**SOURCE DATA**
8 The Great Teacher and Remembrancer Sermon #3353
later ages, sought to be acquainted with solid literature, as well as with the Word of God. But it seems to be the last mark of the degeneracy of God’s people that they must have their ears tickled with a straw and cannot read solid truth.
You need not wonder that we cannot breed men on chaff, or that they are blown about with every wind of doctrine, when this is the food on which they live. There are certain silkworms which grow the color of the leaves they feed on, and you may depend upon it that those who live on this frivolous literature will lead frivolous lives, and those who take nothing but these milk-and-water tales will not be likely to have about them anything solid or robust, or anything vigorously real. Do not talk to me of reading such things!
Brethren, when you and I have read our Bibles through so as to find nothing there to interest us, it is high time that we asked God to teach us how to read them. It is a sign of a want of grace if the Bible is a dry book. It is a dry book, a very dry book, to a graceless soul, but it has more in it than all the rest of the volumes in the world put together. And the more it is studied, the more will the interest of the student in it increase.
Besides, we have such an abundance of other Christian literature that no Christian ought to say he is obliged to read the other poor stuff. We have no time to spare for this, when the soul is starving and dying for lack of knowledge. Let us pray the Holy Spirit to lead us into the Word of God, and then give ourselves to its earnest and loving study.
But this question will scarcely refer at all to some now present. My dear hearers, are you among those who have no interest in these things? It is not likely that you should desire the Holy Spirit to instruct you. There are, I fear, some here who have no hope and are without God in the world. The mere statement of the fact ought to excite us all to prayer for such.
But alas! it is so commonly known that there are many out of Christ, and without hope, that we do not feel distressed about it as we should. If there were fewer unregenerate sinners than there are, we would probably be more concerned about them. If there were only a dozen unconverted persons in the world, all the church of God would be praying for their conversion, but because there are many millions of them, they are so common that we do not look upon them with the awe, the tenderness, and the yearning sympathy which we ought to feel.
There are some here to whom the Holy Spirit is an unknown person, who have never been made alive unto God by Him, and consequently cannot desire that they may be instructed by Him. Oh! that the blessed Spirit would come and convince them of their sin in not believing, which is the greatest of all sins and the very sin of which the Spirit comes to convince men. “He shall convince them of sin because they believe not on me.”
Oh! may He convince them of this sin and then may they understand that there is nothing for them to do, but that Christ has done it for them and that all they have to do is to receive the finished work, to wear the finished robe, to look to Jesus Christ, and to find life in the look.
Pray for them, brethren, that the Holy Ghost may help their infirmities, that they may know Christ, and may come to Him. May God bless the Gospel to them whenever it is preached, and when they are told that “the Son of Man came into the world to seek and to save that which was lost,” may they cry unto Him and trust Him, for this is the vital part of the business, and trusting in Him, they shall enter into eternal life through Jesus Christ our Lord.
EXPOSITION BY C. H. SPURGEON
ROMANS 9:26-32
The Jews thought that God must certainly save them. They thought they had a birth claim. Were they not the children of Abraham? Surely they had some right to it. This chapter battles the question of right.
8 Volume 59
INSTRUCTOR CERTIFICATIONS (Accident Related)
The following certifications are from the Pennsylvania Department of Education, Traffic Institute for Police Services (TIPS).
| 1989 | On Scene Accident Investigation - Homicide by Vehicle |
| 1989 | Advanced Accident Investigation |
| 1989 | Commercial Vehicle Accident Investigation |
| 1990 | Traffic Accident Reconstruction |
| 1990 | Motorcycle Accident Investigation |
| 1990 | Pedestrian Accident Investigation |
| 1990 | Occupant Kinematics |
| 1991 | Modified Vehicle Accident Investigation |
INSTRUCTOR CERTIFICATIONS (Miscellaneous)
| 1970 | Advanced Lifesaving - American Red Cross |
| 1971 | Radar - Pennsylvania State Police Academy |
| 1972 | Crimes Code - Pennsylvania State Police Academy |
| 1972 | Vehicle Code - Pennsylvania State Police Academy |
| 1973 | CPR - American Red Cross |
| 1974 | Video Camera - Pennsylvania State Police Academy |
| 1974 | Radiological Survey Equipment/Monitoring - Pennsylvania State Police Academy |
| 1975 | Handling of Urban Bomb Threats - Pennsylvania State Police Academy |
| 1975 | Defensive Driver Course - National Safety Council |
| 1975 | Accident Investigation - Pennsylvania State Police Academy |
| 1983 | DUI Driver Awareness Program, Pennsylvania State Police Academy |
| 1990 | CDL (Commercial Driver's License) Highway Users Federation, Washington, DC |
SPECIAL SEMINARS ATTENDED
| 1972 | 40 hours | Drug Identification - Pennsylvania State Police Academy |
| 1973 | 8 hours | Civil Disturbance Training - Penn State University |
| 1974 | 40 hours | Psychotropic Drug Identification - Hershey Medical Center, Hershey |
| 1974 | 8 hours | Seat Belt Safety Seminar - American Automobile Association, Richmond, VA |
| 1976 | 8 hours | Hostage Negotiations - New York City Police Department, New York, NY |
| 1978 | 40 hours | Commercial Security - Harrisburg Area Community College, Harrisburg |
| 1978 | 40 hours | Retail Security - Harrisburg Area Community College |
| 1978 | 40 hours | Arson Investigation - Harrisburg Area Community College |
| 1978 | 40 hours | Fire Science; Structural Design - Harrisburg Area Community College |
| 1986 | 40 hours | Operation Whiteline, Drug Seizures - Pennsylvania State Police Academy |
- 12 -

**TASK REQUIREMENTS**
Among the lines of the data above, find those with the word "Department" and show them.

**RESPONSE BOX**
The following certifications are from the Pennsylvania Department of Education, Traffic Institute for Police Services (TIPS).
| 1976 | 8 hours | Hostage Negotiations - New York City Police Department, New York, NY |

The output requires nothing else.